Combining stdpar with OpenACC async

Hi all,

I was wondering if the following code is a good way for offloading computations to GPUs using -stdpar while having these running asynchronously, here all in queue 1, or if there is an alternative, more explicit way:

! cat test_stdpar async
program main
  implicit none
  integer, parameter :: n = 100
  integer :: nn(3)
  real(8), arr(n,n,n), tot
  integer :: i,j,k
  nn(:) = n
  !$acc enter data create(arr) copyin(nn) async(1)
  !$acc kernels default(present) async(1)
  arr(:,:,:) = 1.d0
  !$acc end kernels
  tot = 0.d0
  !$acc kernels default(present) async(1)
  do concurrent(k=1:nn(3),j=1:nn(2),i=1:nn(1)) shared(arr) reduce(+:tot)
    arr(i,j,k) = i*j*k
    tot = tot + 1
  end do
  !$acc end kernels
  !$acc exit data copyout(arr) async(1)
  !$acc wait(1)
  print*,arr(10,10,10)
end program main

nvfortran with -Minfo=accel seems to produce the output I’d expect.

nvfortran -stdpar -Minfo=accel test.f90
main:
      9, Generating enter data create(arr(:,:,:))
         Generating enter data copyin(nn(:))
     10, Generating default present(arr(:,:,:))
     11, Loop is parallelizable
         Generating NVIDIA GPU code
         11,   ! blockidx%x threadidx%x auto-collapsed
             !$acc loop gang, vector(128) collapse(3) ! blockidx%x threadidx%x
     14, Generating default present(arr(:,:,:))
     15, Loop is parallelizable
         Generating NVIDIA GPU code
         15,   ! blockidx%x threadidx%x auto-collapsed
             !$acc loop gang, vector(128) collapse(3) ! blockidx%x threadidx%x
             Generating reduction(+:tot)
     20, Generating exit data copyout(arr(:,:,:))

Also, if I have a large OpenACC codebase handling explicitly all host/device data movement and offloading of nested 3D loops with !$acc parallel do collapse(3) default(present) [...] async(1), and change it to something combining !$acc kernels default(present) async(1) and do concurrent as above, should I be concerned of some side effects, e.g., unwanted use of managed memory when compiling only with -stdpar? Or perhaps default(present) helps to prevent such potential issues?

Hi Pedro,

In this case, you’re not actually using STDPAR to offload the code but rather OpenACC which is auto-parallelizing the do concurrent loop. Fortran standard language parallelism doesn’t have a similar functionality to async. So I think it’s fine to use this method if you need async, but you’re just relying on OpenACC to do it.

Note that in this code the compute region will block waiting for the reduction variable to get copied back to the host. To make it non-blocking, put “tot” into an outer data region so only the device copy of “tot” needs updating.

should I be concerned of some side effects, e.g., unwanted use of managed memory when compiling only with -stdpar ?

“-stdpar” implies “-acc -gpu=managed”, so yes managed memory will be enabled. You can disable it via “-gpu=nomanaged” or just use “-acc” without “-stdpar” (unless STDPAR is used elsewhere outside of a kernels region).

Granted managed memory is only available with allocated memory and here you’re using static arrays, so it doesn’t matter.

-Mat

1 Like

****************

- [STATED EXERCISE 1]: Pull out every line of the records that contains the string "kern", treating uppercase and lowercase as distinct.
The forum thread has no connection to the records that come after it.

****************

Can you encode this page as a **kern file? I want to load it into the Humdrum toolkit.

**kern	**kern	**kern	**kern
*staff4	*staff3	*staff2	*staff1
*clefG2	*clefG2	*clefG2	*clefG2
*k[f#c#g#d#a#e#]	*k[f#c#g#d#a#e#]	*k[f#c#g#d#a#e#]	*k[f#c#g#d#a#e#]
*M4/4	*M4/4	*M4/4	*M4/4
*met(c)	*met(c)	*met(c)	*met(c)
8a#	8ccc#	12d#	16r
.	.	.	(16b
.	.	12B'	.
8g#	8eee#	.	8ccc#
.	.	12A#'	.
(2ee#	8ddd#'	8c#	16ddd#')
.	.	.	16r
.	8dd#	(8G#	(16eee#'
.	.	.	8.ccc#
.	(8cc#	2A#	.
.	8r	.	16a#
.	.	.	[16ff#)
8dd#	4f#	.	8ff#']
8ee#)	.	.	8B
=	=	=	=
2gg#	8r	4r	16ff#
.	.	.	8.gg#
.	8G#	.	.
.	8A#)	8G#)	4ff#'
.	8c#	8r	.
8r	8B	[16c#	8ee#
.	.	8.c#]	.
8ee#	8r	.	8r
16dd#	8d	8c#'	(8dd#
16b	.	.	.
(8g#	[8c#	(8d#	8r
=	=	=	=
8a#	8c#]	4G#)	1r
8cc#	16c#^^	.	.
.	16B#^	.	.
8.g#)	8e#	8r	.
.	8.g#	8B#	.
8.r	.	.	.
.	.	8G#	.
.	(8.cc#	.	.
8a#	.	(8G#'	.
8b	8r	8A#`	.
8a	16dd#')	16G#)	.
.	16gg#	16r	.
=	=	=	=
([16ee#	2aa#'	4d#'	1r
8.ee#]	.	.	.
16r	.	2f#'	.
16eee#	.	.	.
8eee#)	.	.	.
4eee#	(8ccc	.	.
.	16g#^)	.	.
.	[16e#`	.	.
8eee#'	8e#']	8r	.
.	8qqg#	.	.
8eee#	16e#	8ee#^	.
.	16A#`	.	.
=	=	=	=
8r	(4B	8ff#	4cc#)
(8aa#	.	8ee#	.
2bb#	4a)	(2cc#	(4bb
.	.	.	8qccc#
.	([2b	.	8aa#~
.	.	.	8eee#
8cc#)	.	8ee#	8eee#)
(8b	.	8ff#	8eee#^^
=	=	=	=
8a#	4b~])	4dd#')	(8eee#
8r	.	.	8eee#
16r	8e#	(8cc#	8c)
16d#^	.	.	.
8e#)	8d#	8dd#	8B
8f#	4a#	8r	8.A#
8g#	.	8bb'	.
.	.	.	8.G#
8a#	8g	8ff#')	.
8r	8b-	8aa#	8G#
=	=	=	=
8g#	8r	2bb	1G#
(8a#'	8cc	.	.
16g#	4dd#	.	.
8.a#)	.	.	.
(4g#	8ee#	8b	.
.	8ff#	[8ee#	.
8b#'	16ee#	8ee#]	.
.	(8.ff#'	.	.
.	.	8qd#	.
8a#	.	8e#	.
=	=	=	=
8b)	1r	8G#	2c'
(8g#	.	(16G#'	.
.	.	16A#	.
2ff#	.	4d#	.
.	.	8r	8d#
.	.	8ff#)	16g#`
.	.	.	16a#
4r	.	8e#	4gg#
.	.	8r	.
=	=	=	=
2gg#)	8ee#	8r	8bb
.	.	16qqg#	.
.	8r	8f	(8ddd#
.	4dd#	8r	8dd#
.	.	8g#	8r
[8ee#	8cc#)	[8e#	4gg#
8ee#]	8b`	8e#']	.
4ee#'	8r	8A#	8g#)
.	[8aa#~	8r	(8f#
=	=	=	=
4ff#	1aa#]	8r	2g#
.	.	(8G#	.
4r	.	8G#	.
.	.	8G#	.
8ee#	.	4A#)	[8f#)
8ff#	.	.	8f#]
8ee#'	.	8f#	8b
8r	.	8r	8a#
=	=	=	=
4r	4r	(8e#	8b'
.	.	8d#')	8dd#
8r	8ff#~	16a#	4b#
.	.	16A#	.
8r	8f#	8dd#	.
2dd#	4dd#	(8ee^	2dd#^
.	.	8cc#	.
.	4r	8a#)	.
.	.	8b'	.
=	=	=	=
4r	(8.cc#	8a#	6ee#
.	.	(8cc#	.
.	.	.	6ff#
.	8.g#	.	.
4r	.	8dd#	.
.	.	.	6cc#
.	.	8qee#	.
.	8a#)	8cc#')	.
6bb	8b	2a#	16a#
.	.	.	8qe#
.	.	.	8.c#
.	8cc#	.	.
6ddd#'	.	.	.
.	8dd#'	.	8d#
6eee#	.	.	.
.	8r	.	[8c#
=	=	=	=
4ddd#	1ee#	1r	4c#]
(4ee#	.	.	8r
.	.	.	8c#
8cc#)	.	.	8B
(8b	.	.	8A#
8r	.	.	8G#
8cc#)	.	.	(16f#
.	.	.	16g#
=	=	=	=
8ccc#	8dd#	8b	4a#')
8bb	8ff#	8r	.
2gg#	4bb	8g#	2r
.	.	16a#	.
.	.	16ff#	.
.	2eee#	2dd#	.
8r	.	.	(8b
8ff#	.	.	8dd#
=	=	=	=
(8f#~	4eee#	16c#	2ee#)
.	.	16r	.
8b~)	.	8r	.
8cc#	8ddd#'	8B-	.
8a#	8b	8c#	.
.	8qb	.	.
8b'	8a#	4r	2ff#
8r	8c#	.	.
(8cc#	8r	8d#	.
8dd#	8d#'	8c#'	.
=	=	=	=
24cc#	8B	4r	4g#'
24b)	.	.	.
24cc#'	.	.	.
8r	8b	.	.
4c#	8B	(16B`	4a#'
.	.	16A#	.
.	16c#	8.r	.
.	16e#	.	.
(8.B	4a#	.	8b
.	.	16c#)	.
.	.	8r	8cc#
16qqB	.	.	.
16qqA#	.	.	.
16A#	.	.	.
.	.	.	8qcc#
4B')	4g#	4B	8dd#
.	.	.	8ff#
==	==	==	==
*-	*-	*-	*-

****************

- [STATED EXERCISE 2]: Retype the passage of the forum thread word for word, starting at "Note that in" and ending at "with -stdpar ?".

- [EXERCISE ANSWER 1]:
Can you encode this page as a **kern file? I want to load it into the Humdrum toolkit.
**kern	**kern	**kern	**kern

- [EXERCISE ANSWER 2]:
Note that in this code the compute region will block waiting for the reduction variable to get copied back to the host. To make it non-blocking, put “tot” into an outer data region so only the device copy of “tot” needs updating.

should I be concerned of some side effects, e.g., unwanted use of managed memory when compiling only with -stdpar ?